La Fondazione Musei Civici di Venezia ha inaugurato al Centro Culturale Candiani di Mestre una importante mostra che raccoglie il patrimonio storico artistico dei musei lagunari per esporlo all’interno dell’intera Città Metropolitana di Venezia.
All’interno dell’esposizione oltre ottanta opere provenienti dalle seguenti collezioni veneziane: Ca’ Pesaro, Museo Correr, Ca’ Rezzonico, Museo Fortuny, Museo di Palazzo Mocenigo. Notevole risulta, inoltre, anche la collaborazione della Fondazione MUVE con il MART (Museo di arte moderna e contemporanea di Trento e Rovereto) ed altre collezioni pubbliche e private nazionali ed internazionali.
Il quadro di Gustav Klimt (1862-1918), uno tra i più celebri, Giuditta II ‘Salome’ (1909), venne acquisito dall’allora amministrazione comunale di Venezia – nella persona dell’allora sindaco Vittorio Grimani (1850-1921) – per confluire nelle collezioni della Galleria Internazionale d’Arte Moderna a Ca’ Pesaro. Nel 1910, infatti, l’opera era stata esposta insieme ad altre 22 in un intera sala alla IX Biennale di Venezia.
Se il titolo di questa esposizione ha messo Klimt al centro dell’attenzione insieme, soprattutto, ad un estetismo post-moderno – sulla concentrazione dell’idea iconografica di Giuditta estesa nella storiografia, sopratutto, di immagini intertestuali intese come racconti favolistici rivisitati dalle esperienze visive e percettive dai vari artisti presenti in mostra – risulta vero che raccontare ed esporre una comparazione verbo-visuale, risulta assai spesso difficile.
Non è il caso di questa mostra da titolo ‘ATTORNO A KLIMT – Giuditta, eroismo e seduzione‘, nella quale gli artisti intercettati – quali: Felicen Rops (1833-1898), Eduard Munch (1863-1944), Félix Édouard Valotton (1865-1925), Alberto Martini (1876-1954), Jules Van Biesbroeck (1973-1965), Gaetano Previati (1852-1920), Mariano Fortuny (1871-1949), Egon Schiele (1890-1918), Vittorio Zecchin (1878-1947), Luigi Bonazza (1877-1965), Felice Carena (1879-1966) – dimostrano di dialogare all’interno di un seducente percorso dove il mito giudittiano si trasforma in un simbolo-femminino atto ad entrarne in dicotomia tra gli spazi di paesaggi campestri, arcadici, fino a risolversi in maturate scomposizioni neo-espressioniste ed astratto-decorative.
Altresì importante ed imponente si rivela il grande polittico del muranese Vittorio Zecchin dal titolo Le Mille ed una notte (1914) eseguito in origine per la Sala da Pranzo dell’Hotel Terminus e Viaggiatori a Venezia.

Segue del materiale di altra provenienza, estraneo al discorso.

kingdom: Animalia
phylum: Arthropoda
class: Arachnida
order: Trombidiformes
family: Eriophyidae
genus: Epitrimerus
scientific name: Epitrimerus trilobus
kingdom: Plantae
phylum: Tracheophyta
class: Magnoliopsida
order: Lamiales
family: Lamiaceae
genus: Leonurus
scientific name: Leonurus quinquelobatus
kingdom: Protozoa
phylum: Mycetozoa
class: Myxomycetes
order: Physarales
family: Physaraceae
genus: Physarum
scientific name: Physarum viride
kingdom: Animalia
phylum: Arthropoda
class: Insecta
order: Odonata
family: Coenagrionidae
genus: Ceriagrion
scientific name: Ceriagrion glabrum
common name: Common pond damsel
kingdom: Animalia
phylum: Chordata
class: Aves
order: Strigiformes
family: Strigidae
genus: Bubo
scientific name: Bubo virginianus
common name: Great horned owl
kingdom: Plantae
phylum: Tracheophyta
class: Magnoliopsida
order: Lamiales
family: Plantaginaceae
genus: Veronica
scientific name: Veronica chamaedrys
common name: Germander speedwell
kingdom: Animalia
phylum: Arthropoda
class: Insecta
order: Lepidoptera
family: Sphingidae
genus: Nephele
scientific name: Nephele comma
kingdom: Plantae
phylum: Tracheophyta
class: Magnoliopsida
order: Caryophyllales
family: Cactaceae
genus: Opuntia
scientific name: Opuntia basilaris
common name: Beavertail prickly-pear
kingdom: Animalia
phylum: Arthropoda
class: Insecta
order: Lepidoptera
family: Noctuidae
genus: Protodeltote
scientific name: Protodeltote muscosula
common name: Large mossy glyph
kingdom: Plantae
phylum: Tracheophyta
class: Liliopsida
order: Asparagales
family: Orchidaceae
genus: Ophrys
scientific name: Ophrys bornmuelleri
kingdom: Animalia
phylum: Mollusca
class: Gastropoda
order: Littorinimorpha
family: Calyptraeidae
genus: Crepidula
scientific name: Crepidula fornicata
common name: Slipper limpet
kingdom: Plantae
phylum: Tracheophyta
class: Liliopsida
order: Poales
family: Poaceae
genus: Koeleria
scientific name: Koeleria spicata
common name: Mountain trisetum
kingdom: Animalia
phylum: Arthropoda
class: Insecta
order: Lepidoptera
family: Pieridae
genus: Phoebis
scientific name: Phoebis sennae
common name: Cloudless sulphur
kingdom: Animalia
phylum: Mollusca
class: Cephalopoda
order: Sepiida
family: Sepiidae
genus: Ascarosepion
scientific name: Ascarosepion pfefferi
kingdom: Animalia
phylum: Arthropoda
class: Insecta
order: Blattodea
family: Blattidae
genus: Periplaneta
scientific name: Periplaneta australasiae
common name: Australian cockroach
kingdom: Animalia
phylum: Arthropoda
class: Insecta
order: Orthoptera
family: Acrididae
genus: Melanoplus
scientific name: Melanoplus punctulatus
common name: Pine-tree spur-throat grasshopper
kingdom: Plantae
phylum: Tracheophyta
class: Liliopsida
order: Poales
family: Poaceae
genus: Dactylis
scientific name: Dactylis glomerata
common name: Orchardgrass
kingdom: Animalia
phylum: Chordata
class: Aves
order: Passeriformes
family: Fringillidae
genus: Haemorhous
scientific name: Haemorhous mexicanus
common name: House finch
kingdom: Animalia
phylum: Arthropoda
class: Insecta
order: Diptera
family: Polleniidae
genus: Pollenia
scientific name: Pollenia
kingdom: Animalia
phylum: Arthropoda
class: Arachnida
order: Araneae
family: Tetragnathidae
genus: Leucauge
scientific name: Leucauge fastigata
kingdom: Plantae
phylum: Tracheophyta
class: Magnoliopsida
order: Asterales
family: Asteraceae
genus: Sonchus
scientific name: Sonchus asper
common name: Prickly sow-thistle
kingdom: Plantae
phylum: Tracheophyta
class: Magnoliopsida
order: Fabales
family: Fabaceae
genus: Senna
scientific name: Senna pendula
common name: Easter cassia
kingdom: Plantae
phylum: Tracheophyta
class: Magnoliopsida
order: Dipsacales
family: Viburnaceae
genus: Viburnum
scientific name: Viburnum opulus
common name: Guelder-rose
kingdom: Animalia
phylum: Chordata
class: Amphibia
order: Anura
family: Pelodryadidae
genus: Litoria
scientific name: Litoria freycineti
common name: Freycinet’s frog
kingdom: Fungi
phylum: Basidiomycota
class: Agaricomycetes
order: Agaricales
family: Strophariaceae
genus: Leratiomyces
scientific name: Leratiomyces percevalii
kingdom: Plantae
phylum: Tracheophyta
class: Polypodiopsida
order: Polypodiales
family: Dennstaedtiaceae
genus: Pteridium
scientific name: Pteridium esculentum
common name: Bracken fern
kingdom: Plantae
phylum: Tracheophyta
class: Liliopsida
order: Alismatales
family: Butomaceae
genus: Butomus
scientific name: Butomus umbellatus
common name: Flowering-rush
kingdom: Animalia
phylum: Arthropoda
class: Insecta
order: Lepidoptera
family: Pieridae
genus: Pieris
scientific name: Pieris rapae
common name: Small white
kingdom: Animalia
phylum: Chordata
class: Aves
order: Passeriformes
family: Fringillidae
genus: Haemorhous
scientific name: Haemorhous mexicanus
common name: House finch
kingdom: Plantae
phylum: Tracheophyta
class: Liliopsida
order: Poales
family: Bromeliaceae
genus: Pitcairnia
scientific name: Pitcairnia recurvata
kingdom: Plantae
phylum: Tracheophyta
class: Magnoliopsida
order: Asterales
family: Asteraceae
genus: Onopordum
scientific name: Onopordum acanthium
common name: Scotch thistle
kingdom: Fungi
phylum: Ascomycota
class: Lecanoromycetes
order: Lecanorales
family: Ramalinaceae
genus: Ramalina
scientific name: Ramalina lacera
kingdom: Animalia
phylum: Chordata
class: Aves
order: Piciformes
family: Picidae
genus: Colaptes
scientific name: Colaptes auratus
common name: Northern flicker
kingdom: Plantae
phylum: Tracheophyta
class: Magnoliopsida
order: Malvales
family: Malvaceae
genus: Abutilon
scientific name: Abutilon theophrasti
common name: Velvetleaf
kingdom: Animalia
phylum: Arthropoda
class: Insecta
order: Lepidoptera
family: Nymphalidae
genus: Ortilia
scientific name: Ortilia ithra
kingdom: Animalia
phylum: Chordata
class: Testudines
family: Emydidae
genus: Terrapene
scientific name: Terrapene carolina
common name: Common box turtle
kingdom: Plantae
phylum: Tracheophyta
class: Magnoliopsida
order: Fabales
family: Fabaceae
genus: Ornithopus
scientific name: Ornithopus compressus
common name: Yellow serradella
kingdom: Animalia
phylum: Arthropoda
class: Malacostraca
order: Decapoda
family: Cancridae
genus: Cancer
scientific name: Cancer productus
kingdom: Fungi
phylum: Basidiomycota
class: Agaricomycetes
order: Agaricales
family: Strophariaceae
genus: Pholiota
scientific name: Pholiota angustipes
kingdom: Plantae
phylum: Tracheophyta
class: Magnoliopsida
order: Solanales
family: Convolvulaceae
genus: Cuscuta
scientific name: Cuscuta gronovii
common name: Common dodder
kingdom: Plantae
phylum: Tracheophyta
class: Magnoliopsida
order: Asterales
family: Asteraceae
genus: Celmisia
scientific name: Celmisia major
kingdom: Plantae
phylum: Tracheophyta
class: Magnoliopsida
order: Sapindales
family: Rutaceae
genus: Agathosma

Zecchin riesce ad arominizzare la composizione strutturale della narrazione per mezzo di elementi fitomorfi, mimetizzati tra grafismi geometrici, circolari e decorativi; da amanuense contemporaneo fa propria la lezione klimtiana relativa al Secessionismo Viennese inserendola in una revisione iconologica bizantino-veneziana atta a generare nuove fisionomie iconoclaste che si possono rintracciare nel suo cantastorie pittorico.
Mentre ancora la sensualità nell’immagine della post-modernità viene argomentata in mostra con la presenza delle fotografie provenienti dal fondo dell’archivio del Museo Mariano Fortuny che – oltre a testimoniarne una pratica di soggetto – dal 1895 ca. al 1925 ca. Fortuny rappresenta una nuova dimensione della realtà nelle rappresentazioni foto-narrative al pari del cinematografo. La pittura si sposta oltre e sconfina con la fotografia ed i nuovi processi dei mass media.
La mostra a cura di Gabriella Belli, con la collaborazione di Elisabetta Barisoni, è stata inaugurata lo scorso 14 dicembre alla presenza, tra le tante, delle seguenti personalità: Luigi Brugnaro (Sindaco di Venezia), Mariacristina Gribaudi (Presidente Fondazione MUVE Venezia).